To representatives of the golf industry, who initially asked for a $500-per-acre land valuation, the tax breaks aren't merely a sop for course operators. They're an important competitive measure designed to bring greens levies in line with the taxes course operators pay in states such as Arizona and Florida. The number of rounds played in Nevada has flattened in recent years, partly because golf destinations in other states command lower greens fees as a result of smaller tax bills, lobbyists argued. Throw in the expense of maintaining a desert course, and you have an ailing industry in need of a fiscal boost.
The bill also equalized disparate tax rates on golf land, and more importantly, it protected and preserved open space for community use, advocates said.
Those positives have come at a cost to local schools, though, because property taxes finance public education, on top of other functions such as library districts. That gave at least one legislator pause.
"I just was not convinced that they deserved a tax break at the expense of children's education," said Assemblywoman Sheila Leslie, D-Reno, who voted against the bill. "This was basically a tax break for golf courses that ended up giving us less money for education, and I couldn't justify that in my mind."
Leslie and other lawmakers also scoffed at the notion that golf courses constitute community open space, because some courses are closed to public play. Others charge prohibitive greens fees.
The golf course at Wynn, for example, hosts only guests of major local hotels, and golfers must fork over $500 in greens fees. Spanish Trail is closed to nonmembers. The TPC Canyons is open to the public and charges greens fees of $220 to $275, though a promotion through Jan. 23 has dropped greens fees to $75 for locals.
What's more, the law fixed tax increases on golf land at the rate of inflation. Through November, that gain was 4.3 percent year over year, roughly half the 8 percent increase in property tax that other local businesses face annually.
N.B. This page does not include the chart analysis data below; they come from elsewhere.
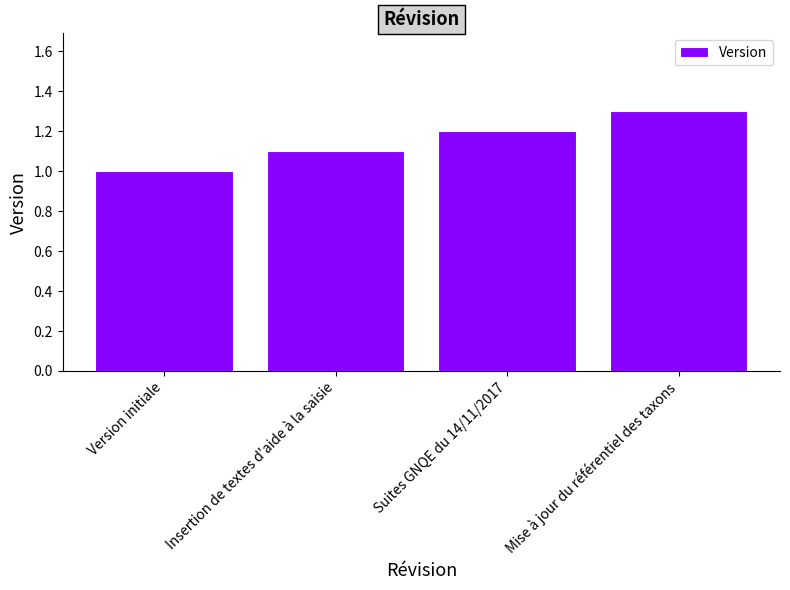

What is the change in value from Version initiale to Mise à jour du référentiel des taxons?

+0.3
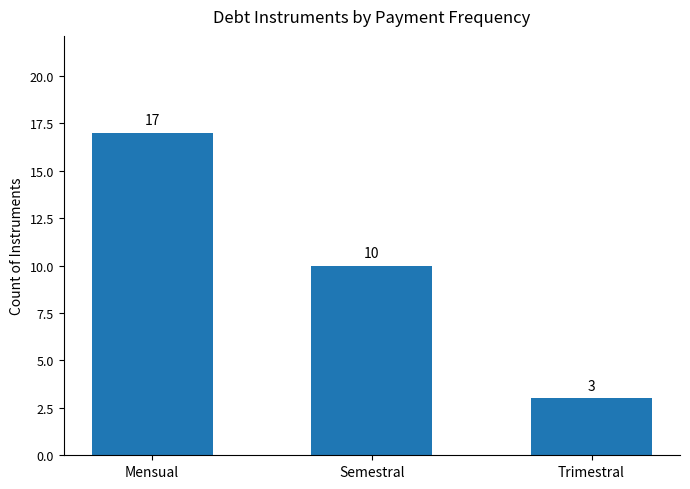

At which label is the value closest to 10?

Semestral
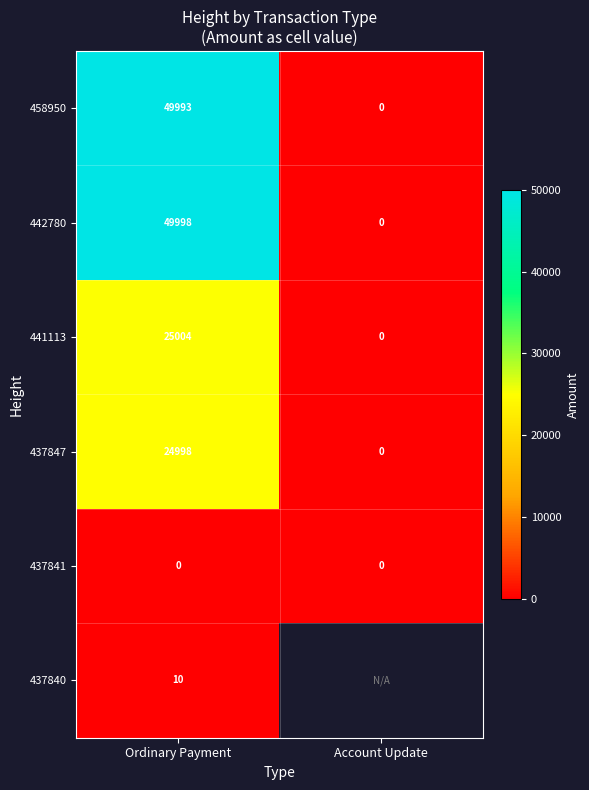

At which category is the sum across all series the highest?

Ordinary Payment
Golf courses can further shed taxes through an "obsolescence factor." That calculation allows operators to tally the number of rounds played in the busiest month of the year, apply that top activity level to all 12 months, subtract actual rounds played in the period and apply the difference to lowering land values. Course owners said the obsolescence element was essential to Northern Nevada greens shuttered during snowy months, but golf clubs statewide can use obsolescence to reduce values.
The golf course tax break didn't sit well with state Sen. Terry Care, D-Las Vegas.
Care was traveling Thursday and Friday and couldn't comment by press time on what he thinks of the law today, but he said in a 2005 hearing that he didn't appreciate its elitist undertones.
"We have run into golf courses before," Care said, "... but this, to me, especially this late in the session, smacks of uptown provincials wanting some special treatment in the Legislature."
Spokespeople for Wynn Las Vegas and the Nevada chapter of the National Golf Course Owners Association didn't return calls seeking comment on why breaks on land taxes remain important to the health of their business or whether the concessions would encourage them to open their greens to more citizens.
But they may soon have to defend the fee structure before legislators, who meet again in February 2009.
Leslie said she'd support a repeal of the tax breaks, though she noted that it's tough to reverse reduced levies once they're in place. A "groundswell" of support from other lawmakers would help push a change, she said.
"Clearly, giving specific businesses tax breaks is damaging to our overall ability to provide for essential state services," Leslie said. "I still think it was the wrong thing to do."